● JOB: Reproduce exactly the lines below, from the first through the one containing "behaglig dämpning och stöd vid långvarig", and nothing more.

● SUPPLIED DATA:
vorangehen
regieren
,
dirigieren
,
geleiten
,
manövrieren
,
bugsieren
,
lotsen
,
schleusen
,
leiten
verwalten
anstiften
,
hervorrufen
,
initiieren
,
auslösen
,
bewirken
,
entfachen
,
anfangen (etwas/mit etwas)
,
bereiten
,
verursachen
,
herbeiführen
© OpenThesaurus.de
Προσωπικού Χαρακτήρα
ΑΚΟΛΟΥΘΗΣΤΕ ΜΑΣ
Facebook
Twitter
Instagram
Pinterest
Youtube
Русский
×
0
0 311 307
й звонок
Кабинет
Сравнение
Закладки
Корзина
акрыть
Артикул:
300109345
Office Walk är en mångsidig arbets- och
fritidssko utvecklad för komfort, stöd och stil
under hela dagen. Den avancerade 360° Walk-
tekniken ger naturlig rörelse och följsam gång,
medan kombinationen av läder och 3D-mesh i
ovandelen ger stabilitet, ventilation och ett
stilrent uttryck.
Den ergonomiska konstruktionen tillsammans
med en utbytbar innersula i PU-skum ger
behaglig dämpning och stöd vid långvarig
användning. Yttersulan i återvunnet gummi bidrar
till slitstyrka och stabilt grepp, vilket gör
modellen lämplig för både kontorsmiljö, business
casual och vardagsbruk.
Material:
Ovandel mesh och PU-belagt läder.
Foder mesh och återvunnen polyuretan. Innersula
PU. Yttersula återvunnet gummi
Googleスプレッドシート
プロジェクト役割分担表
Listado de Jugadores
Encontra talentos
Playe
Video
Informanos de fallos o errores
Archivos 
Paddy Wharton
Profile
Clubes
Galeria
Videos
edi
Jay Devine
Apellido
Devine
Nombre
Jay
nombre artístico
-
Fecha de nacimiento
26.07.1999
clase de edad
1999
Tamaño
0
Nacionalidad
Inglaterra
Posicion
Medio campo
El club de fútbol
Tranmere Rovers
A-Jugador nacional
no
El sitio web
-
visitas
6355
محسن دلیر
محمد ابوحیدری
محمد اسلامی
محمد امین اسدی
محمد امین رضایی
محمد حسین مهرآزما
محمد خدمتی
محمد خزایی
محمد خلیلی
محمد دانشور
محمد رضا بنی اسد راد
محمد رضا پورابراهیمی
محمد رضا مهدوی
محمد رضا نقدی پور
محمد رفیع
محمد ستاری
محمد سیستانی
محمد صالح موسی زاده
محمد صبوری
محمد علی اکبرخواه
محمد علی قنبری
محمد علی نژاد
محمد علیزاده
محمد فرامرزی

● RESULT OF THIS EXERCISE:
vorangehen
regieren
,
dirigieren
,
geleiten
,
manövrieren
,
bugsieren
,
lotsen
,
schleusen
,
leiten
verwalten
anstiften
,
hervorrufen
,
initiieren
,
auslösen
,
bewirken
,
entfachen
,
anfangen (etwas/mit etwas)
,
bereiten
,
verursachen
,
herbeiführen
© OpenThesaurus.de
Προσωπικού Χαρακτήρα
ΑΚΟΛΟΥΘΗΣΤΕ ΜΑΣ
Facebook
Twitter
Instagram
Pinterest
Youtube
Русский
×
0
0 311 307
й звонок
Кабинет
Сравнение
Закладки
Корзина
акрыть
Артикул:
300109345
Office Walk är en mångsidig arbets- och
fritidssko utvecklad för komfort, stöd och stil
under hela dagen. Den avancerade 360° Walk-
tekniken ger naturlig rörelse och följsam gång,
medan kombinationen av läder och 3D-mesh i
ovandelen ger stabilitet, ventilation och ett
stilrent uttryck.
Den ergonomiska konstruktionen tillsammans
med en utbytbar innersula i PU-skum ger
behaglig dämpning och stöd vid långvarig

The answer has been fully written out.